Entradas de datos almacenados
******************************

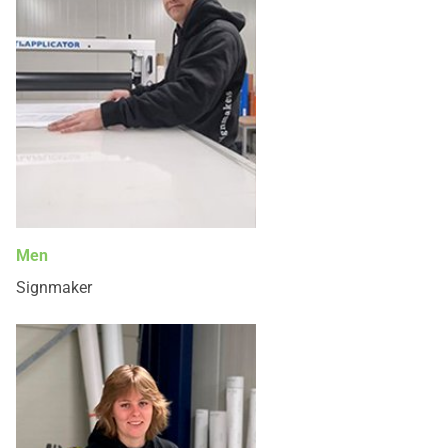
Men
Signmaker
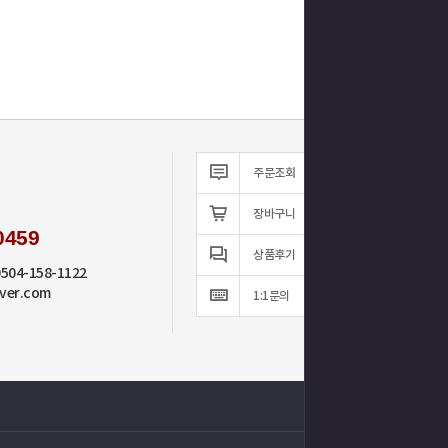
주문조회
장바구니
0459
상품후기
0504-158-1122
ver.com
1:1문의
TOP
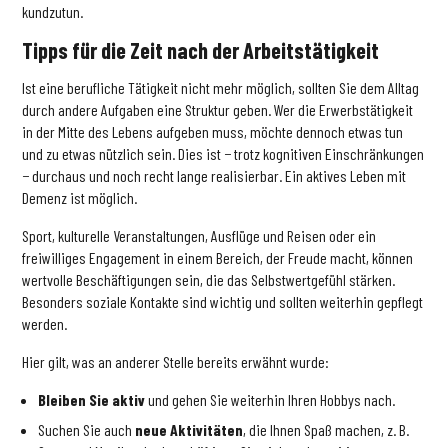
kundzutun.
Tipps für die Zeit nach der Arbeitstätigkeit
Ist eine berufliche Tätigkeit nicht mehr möglich, sollten Sie dem Alltag
durch andere Aufgaben eine Struktur geben. Wer die Erwerbstätigkeit
in der Mitte des Lebens aufgeben muss, möchte dennoch etwas tun
und zu etwas nützlich sein. Dies ist − trotz kognitiven Einschränkungen
− durchaus und noch recht lange realisierbar. Ein aktives Leben mit
Demenz ist möglich.
Sport, kulturelle Veranstaltungen, Ausflüge und Reisen oder ein
freiwilliges Engagement in einem Bereich, der Freude macht, können
wertvolle Beschäftigungen sein, die das Selbstwertgefühl stärken.
Besonders soziale Kontakte sind wichtig und sollten weiterhin gepflegt
werden.
Hier gilt, was an anderer Stelle bereits erwähnt wurde:
Bleiben Sie aktiv
und gehen Sie weiterhin Ihren Hobbys nach.
Suchen Sie auch
neue Aktivitäten
, die Ihnen Spaß machen, z. B.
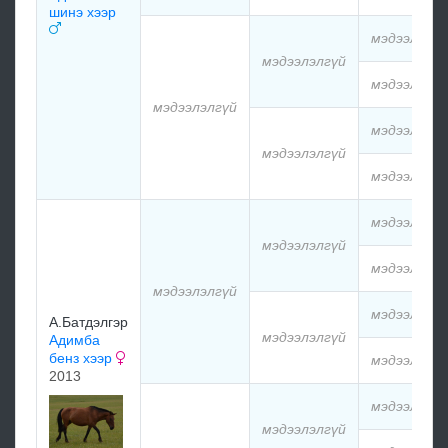
шинэ хээр
мэдээлэлгү
мэдээлэлгүй
мэдээлэлгү
мэдээлэлгүй
мэдээлэлгү
мэдээлэлгүй
мэдээлэлгү
мэдээлэлгү
мэдээлэлгүй
мэдээлэлгү
мэдээлэлгүй
мэдээлэлгү
А.Батдэлгэр
мэдээлэлгүй
Адимба
бенз хээр
мэдээлэлгү
2013
мэдээлэлгү
мэдээлэлгүй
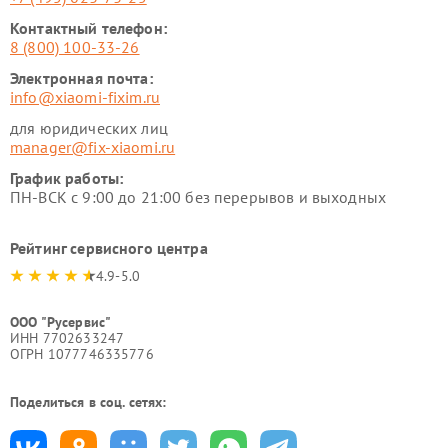
Контактный телефон:
8 (800) 100-33-26
Электронная почта:
info@xiaomi-fixim.ru
для юридических лиц
manager@fix-xiaomi.ru
График работы:
ПН-ВСК с 9:00 до 21:00 без перерывов и выходных
Рейтинг сервисного центра
4.9-5.0
ООО "Русервис"
ИНН 7702633247
ОГРН 1077746335776
Поделиться в соц. сетях:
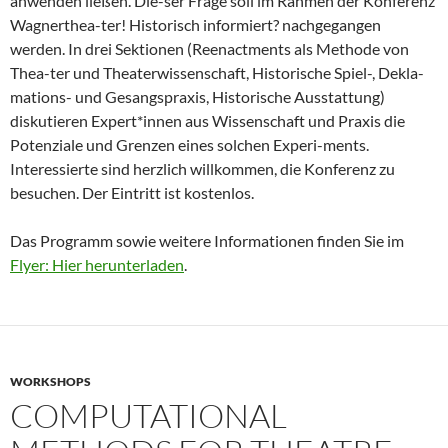
anwenden ließen. Die-ser Frage soll im Rahmen der Konferenz
Wagnerthea-ter! Historisch informiert? nachgegangen
werden. In drei Sektionen (Reenactments als Methode von
Thea-ter und Theaterwissenschaft, Historische Spiel-, Dekla-
mations- und Gesangspraxis, Historische Ausstattung)
diskutieren Expert*innen aus Wissenschaft und Praxis die
Potenziale und Grenzen eines solchen Experi-ments.
Interessierte sind herzlich willkommen, die Konferenz zu
besuchen. Der Eintritt ist kostenlos.
Das Programm sowie weitere Informationen finden Sie im
Flyer: Hier herunterladen
.
WORKSHOPS
COMPUTATIONAL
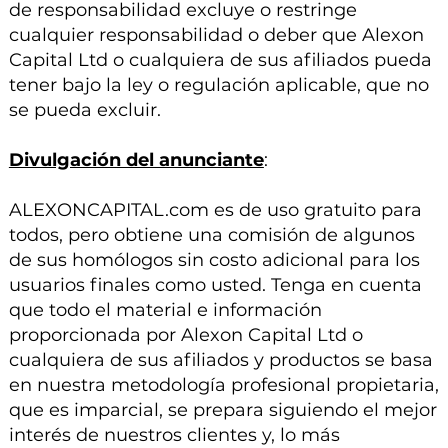
de responsabilidad excluye o restringe
cualquier responsabilidad o deber que Alexon
Capital Ltd o cualquiera de sus afiliados pueda
tener bajo la ley o regulación aplicable, que no
se pueda excluir.
Divulgación del anunciante
:
ALEXONCAPITAL.com es de uso gratuito para
todos, pero obtiene una comisión de algunos
de sus homólogos sin costo adicional para los
usuarios finales como usted. Tenga en cuenta
que todo el material e información
proporcionada por Alexon Capital Ltd o
cualquiera de sus afiliados y productos se basa
en nuestra metodología profesional propietaria,
que es imparcial, se prepara siguiendo el mejor
interés de nuestros clientes y, lo más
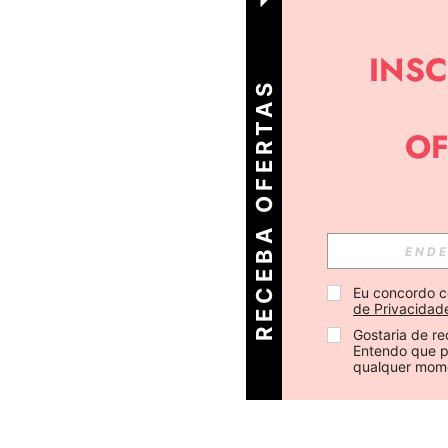
R
E
C
E
B
A
O
E
R
T
A
S
D
I
Á
F
R
Eu concordo c
de Privacidad
Gostaria de re
Entendo que p
qualquer mom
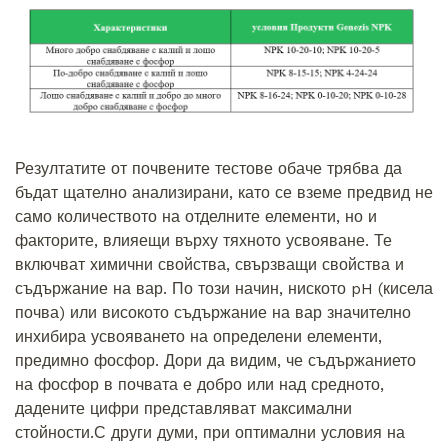
Резултатите от почвените тестове обаче трябва да
бъдат щателно анализирани, като се вземе предвид не
само количеството на отделните елементи, но и
факторите, влияещи върху тяхното усвояване. Те
включват химични свойства, свързващи свойства и
съдържание на вар. По този начин, ниското pH (кисела
почва) или високото съдържание на вар значително
инхибира усвояването на определени елементи,
предимно фосфор. Дори да видим, че съдържанието
на фосфор в почвата е добро или над средното,
дадените цифри представляват максимални
стойности.С други думи, при оптимални условия на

******************************

** CONSIGNA **
Vuelve a escribir sin cambios las líneas del material que empiezan en la que contiene "anwenden ließen. Die-ser" y terminan en la que contiene "besuchen. Der Eintritt ist kostenlos.", ambas incluidas.

** RESULTADO **
anwenden ließen. Die-ser Frage soll im Rahmen der Konferenz
Wagnerthea-ter! Historisch informiert? nachgegangen
werden. In drei Sektionen (Reenactments als Methode von
Thea-ter und Theaterwissenschaft, Historische Spiel-, Dekla-
mations- und Gesangspraxis, Historische Ausstattung)
diskutieren Expert*innen aus Wissenschaft und Praxis die
Potenziale und Grenzen eines solchen Experi-ments.
Interessierte sind herzlich willkommen, die Konferenz zu
besuchen. Der Eintritt ist kostenlos.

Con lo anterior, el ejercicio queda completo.